Learn about the immune system at Imagine RIT

Kayla Malchoff

Members of RIT’s Premedical Student Association make learning about the immune system—and how to stay healthy—fun with their exhibit, the Adventure of the Immune System.

Rochester Institute of Technology’s Premedical Student Association invites visitors to the Imagine RIT: Innovation and Creativity Festival on May 2 to play “The Adventure of the Immune System,” a game of good health for all ages.

“We decided to focus on the immune system because it is such a unique and specialized part of the human body,” said Kayla Malchoff, a fourth-year biomedical science student from North Rose-Wolcott, N.Y., and president of the RIT Premedical Student Association. “The body’s immune system is always working to try to keep our bodies safe from dangerous microbes.”

The game casts the participants as doctors who must diagnose their way back to health and defeat evil pathogens threatening to harm their immune systems. Through the three stages of the game, visitors will learn how pathogens weaken the immune system, how the body’s defenses fight diseases and how healthy choices can help prevent illness.

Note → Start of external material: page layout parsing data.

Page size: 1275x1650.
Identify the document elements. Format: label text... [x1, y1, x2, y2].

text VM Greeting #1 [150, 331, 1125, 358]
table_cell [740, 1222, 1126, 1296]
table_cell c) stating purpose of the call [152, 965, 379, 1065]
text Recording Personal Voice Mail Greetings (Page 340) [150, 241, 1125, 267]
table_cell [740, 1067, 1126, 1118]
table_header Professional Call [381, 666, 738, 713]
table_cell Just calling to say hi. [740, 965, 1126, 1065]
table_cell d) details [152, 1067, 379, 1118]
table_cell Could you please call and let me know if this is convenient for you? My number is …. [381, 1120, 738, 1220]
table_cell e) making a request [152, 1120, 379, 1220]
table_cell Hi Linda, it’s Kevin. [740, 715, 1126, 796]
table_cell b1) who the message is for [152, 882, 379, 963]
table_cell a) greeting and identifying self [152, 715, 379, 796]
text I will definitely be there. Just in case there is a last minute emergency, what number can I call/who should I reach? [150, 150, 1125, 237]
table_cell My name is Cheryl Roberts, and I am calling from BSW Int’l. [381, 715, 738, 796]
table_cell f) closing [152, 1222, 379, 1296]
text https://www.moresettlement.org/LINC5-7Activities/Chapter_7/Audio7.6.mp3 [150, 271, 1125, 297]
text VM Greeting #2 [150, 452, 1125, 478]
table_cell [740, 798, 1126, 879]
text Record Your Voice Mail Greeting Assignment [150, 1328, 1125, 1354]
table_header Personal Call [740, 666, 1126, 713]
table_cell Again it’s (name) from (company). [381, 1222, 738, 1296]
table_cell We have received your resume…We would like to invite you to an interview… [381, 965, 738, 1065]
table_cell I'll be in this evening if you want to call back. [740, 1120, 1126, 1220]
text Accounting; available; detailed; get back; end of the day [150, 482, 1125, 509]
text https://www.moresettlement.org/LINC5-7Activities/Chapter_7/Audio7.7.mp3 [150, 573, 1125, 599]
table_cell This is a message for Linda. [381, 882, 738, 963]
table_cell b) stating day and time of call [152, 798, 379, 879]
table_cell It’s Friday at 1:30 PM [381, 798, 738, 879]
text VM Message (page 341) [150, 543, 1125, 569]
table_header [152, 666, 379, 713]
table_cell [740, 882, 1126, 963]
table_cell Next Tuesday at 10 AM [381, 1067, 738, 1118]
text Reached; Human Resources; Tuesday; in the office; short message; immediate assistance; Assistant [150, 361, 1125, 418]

Visitors will spin the wheel of fate at table No. 1 in the Gordon Field House to begin the game with one of five pathogens—flu, common cold, food poisoning, pneumonia or tetanus. Healthy choices made at table No. 2 win participants an arsenal of antibodies to throw at students designated as pathogens and beat the disease. The game ends at table No. 3, where visitors will learn how to prevent catching the illnesses in the game.

“I think this exhibit will be very educational and help kids start to understand how the body is able to fend for itself without the use of antibiotics, considering current worries about antibiotic resistance,” Malchoff said. “We have questions set up like, ‘Which is better to aid your immune system—cake, burgers, or fruits and vegetables?’ We’ll ask simple questions to help reinforce that people should be eating healthy to keep the immune system working hard.”

RIT’s Premedical Student Association is a large club, with 30 active members and more than 200 people on the email distribution list, Malchoff noted. In addition to Malchoff, other PSA students who contributed to the exhibit include Jacob Scott, Rebecca Wilhelm, John Bennison, Zohal Tawakali, Delanie Kneeland, Elise Grzeskiewicz, Natalie Walters, Jrew Simmons, Logan Adamczak, James Bice, Abbey Siulinski, William Marmor, Danielle Kindron, Madison Rose, Alyssa Ratajczak, Lindsay Smith, Kyle Burke, Brittany Blanchard-Collier, Megan Bolger, Sarah Clayton, Rachel Rabenn, Lily Trabold, Emmanuel Perrodin-Njoku, Than Oo, Rosemary Carter, Karnan Rajkumar and Anthony Hanna.